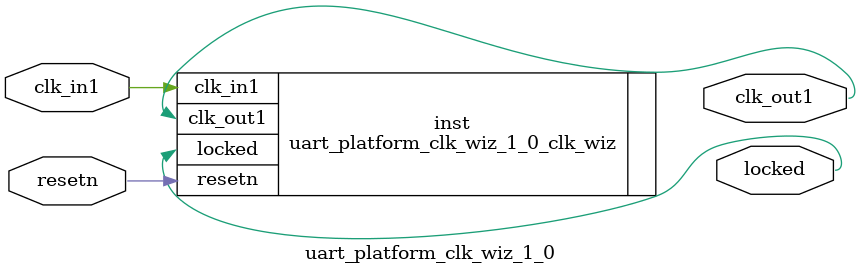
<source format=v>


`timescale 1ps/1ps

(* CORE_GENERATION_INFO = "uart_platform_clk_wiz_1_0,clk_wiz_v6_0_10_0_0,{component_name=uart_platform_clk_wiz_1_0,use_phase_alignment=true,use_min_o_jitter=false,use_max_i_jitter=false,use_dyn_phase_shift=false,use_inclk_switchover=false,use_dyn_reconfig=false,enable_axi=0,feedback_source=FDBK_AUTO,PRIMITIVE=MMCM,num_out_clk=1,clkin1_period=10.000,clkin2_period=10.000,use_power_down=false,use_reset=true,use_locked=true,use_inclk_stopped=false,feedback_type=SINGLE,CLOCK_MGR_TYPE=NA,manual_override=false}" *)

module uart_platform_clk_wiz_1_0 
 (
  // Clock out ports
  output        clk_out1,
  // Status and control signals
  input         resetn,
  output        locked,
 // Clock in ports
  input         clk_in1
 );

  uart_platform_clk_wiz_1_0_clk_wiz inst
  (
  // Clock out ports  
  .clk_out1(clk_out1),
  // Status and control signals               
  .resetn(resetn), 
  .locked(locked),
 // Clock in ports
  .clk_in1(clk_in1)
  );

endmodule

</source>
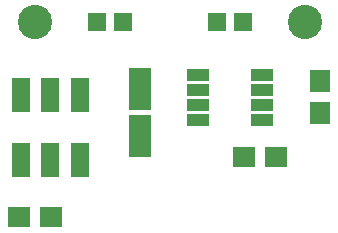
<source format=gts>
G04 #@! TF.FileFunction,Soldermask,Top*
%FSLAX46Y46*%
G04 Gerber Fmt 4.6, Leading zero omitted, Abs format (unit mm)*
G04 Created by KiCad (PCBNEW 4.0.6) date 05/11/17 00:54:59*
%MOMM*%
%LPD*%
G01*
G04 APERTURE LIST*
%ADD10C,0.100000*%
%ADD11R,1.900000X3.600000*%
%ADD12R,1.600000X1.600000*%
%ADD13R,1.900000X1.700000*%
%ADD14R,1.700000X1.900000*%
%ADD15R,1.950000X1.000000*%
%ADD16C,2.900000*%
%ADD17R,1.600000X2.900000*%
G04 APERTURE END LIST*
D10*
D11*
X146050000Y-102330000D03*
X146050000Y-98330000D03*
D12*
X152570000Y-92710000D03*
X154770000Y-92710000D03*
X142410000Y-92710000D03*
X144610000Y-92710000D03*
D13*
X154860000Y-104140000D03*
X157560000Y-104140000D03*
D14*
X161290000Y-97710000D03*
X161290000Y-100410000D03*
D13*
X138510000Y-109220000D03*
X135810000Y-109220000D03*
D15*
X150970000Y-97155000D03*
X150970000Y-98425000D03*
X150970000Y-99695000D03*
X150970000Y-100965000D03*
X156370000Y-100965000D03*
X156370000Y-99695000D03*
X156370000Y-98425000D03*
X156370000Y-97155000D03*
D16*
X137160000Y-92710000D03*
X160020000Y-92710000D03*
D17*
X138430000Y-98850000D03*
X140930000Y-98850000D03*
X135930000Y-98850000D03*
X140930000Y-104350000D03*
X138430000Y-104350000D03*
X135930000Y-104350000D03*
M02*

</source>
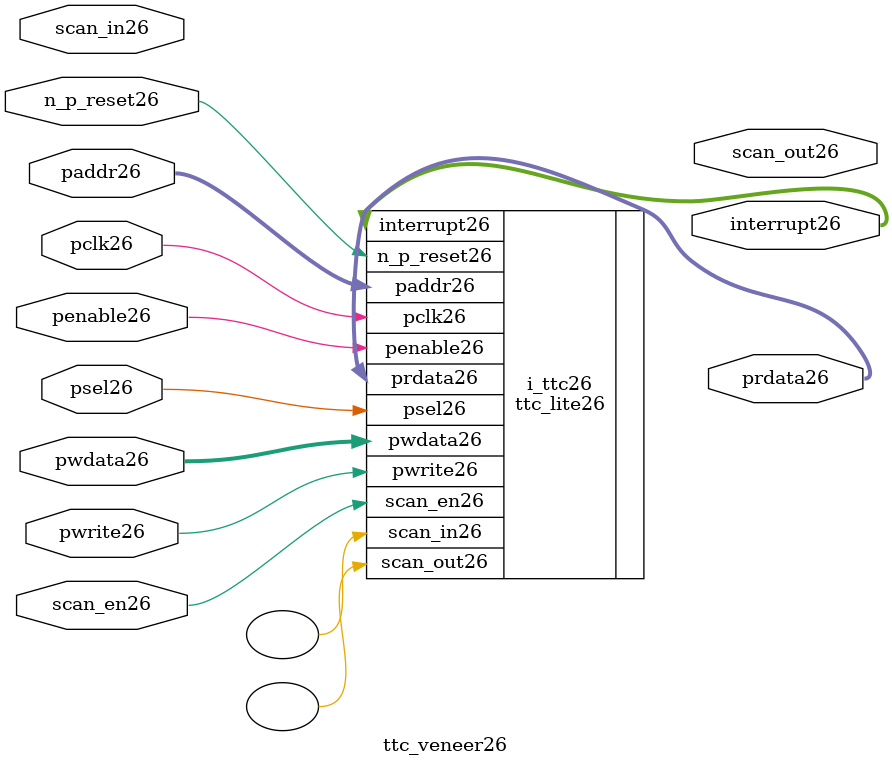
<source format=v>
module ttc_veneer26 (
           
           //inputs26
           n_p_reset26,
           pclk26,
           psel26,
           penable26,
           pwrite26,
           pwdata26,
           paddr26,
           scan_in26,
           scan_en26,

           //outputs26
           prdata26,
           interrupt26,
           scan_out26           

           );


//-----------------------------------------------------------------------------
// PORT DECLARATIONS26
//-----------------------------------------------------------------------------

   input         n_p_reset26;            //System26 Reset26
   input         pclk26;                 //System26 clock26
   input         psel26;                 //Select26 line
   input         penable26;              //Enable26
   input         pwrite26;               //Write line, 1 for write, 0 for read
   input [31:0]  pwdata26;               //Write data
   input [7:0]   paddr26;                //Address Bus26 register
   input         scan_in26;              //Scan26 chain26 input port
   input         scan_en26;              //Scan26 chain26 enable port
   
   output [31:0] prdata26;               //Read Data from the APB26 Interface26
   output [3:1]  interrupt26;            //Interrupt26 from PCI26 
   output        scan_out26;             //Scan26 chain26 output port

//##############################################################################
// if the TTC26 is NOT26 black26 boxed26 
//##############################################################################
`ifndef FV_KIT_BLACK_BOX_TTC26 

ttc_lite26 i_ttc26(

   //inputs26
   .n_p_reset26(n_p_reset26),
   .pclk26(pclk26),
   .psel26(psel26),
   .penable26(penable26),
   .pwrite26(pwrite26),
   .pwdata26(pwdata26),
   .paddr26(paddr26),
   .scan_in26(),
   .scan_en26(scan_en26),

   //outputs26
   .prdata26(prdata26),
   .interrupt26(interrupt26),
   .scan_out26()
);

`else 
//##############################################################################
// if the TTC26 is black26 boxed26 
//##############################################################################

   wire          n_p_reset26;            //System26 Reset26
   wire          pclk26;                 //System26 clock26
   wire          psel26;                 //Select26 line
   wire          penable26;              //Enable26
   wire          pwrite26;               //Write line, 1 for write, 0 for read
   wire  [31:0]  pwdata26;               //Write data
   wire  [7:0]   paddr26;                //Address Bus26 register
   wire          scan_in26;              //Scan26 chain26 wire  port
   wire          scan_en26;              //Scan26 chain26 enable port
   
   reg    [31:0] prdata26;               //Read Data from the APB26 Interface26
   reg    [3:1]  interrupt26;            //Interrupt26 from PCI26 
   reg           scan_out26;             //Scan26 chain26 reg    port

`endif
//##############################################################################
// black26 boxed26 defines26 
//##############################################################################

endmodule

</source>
────────────────────
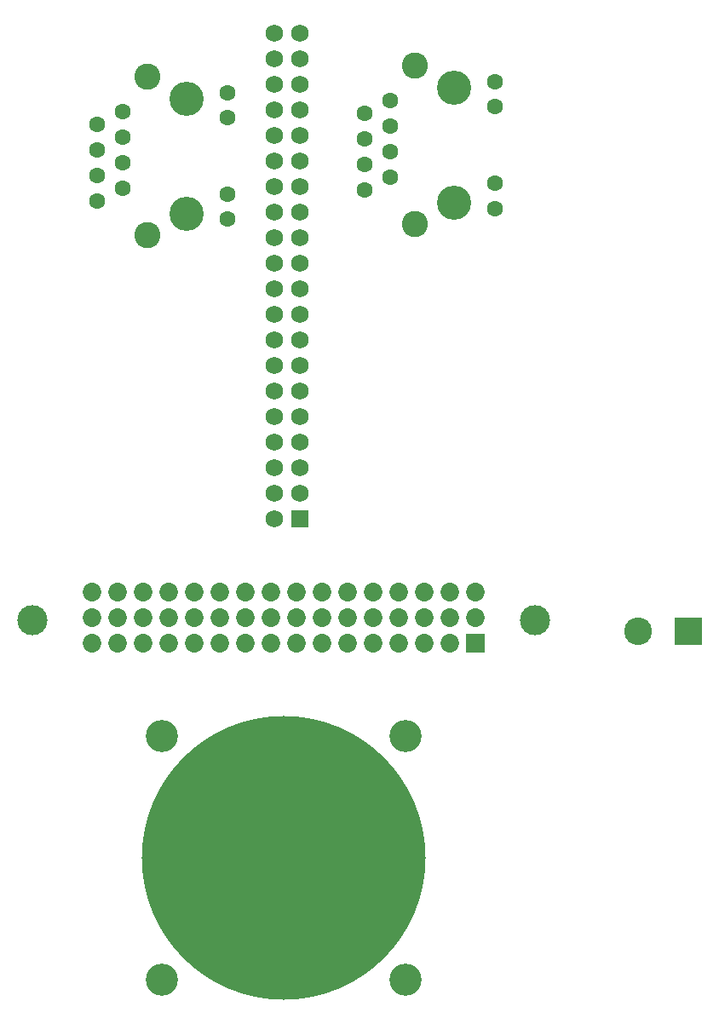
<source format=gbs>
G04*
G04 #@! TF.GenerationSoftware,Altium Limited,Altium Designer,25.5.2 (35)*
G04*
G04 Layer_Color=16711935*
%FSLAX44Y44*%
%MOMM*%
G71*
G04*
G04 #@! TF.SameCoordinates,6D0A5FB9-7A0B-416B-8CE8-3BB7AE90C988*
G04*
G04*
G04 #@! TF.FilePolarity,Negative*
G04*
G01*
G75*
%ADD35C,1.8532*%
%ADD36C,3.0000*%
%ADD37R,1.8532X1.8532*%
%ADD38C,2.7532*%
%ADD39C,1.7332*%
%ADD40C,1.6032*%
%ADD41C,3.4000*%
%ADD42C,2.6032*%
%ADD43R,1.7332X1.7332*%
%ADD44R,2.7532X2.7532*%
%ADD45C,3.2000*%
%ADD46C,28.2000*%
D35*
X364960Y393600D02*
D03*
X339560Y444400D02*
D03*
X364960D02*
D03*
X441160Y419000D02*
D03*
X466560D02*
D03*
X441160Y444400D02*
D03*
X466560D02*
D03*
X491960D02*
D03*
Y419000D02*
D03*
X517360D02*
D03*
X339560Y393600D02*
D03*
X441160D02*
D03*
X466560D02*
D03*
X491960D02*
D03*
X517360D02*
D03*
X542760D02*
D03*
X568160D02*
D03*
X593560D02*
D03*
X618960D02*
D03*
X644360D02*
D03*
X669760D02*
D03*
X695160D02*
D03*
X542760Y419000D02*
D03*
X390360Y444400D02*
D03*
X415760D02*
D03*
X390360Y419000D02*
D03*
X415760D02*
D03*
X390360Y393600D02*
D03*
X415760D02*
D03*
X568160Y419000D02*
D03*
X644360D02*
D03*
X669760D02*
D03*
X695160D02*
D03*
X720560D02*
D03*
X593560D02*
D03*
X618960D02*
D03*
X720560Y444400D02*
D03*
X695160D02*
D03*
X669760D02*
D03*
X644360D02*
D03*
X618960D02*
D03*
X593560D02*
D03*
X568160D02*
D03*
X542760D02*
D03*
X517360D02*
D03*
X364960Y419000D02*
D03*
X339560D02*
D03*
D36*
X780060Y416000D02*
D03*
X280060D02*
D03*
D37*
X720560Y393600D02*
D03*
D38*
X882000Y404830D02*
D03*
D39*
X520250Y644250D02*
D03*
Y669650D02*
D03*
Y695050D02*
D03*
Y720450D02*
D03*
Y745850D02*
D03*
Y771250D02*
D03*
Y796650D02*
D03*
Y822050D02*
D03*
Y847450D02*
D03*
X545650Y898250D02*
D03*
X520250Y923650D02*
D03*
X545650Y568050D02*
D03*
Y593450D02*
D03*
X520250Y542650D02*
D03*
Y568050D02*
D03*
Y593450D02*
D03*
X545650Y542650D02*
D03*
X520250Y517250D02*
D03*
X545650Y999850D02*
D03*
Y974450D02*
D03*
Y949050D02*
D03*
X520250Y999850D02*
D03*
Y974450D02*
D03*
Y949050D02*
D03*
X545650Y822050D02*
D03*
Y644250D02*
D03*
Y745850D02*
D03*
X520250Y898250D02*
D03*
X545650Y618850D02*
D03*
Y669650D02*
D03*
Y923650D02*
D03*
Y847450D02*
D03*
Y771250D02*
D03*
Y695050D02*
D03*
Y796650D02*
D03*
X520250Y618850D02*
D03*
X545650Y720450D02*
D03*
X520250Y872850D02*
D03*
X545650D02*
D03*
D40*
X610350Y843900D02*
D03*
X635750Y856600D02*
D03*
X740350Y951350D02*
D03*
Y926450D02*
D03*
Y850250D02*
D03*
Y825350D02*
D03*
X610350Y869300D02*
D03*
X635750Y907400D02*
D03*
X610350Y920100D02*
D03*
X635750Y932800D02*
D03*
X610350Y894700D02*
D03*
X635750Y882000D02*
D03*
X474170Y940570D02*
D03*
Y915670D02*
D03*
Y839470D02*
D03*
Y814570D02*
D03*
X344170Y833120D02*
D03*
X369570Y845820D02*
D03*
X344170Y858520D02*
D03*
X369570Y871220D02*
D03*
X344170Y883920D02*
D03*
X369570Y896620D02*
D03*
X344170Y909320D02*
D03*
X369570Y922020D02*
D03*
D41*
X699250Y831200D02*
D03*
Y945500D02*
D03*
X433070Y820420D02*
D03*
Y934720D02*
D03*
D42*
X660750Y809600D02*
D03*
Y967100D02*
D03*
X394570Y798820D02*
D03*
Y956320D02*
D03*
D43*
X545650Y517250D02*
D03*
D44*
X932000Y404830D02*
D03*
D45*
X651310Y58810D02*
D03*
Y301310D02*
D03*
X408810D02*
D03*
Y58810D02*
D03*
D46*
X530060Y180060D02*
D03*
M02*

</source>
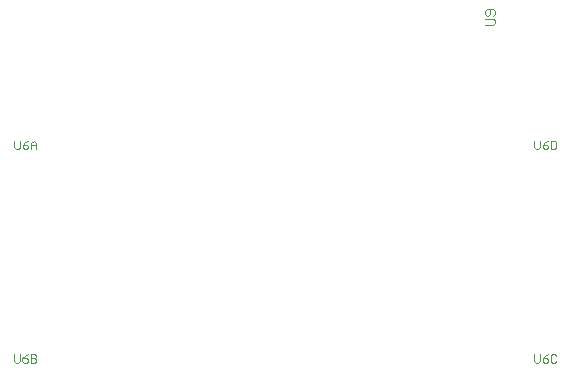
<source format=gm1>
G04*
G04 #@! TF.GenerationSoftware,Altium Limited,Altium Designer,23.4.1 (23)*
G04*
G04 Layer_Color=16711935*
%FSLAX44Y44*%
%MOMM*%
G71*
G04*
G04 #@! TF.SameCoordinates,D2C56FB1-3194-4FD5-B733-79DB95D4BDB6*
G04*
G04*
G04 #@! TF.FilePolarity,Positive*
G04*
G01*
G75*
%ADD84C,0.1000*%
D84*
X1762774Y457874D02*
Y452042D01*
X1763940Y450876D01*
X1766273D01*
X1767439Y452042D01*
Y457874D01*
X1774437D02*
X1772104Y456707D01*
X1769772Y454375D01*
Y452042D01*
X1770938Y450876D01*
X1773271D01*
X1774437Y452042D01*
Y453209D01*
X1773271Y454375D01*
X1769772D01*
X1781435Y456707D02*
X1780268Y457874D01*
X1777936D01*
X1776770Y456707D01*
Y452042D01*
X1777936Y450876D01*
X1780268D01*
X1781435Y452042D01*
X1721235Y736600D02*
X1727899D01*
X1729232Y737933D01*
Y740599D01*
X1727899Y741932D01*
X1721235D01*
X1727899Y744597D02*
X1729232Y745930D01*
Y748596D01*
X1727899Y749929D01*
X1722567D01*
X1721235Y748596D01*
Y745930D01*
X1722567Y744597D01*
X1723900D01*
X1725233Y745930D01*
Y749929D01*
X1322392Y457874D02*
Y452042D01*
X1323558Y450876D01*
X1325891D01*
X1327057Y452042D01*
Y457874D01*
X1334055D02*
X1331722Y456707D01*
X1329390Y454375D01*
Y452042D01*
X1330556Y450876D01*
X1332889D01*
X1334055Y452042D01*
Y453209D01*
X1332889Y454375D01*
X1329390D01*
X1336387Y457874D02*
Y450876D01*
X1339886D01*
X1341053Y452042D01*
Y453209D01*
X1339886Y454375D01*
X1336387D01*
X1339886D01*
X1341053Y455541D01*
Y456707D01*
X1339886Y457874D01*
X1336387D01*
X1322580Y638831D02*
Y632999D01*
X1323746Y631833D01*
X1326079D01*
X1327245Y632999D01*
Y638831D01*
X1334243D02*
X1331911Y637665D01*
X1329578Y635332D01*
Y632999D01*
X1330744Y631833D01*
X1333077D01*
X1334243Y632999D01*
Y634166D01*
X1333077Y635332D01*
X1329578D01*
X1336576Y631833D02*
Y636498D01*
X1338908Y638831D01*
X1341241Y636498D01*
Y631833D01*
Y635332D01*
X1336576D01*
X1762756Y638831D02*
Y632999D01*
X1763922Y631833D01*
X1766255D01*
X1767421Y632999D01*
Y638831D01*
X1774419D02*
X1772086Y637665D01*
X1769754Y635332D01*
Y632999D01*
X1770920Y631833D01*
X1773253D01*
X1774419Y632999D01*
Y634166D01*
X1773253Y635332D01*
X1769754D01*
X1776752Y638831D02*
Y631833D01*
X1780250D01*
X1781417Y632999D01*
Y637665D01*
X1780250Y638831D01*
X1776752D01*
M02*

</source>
────────────────────
- **What you are asked to do**
Wherever a line above contains "Status", copy that line.

- **Result of this task**
  // Status and control signals
  // Status and control signals               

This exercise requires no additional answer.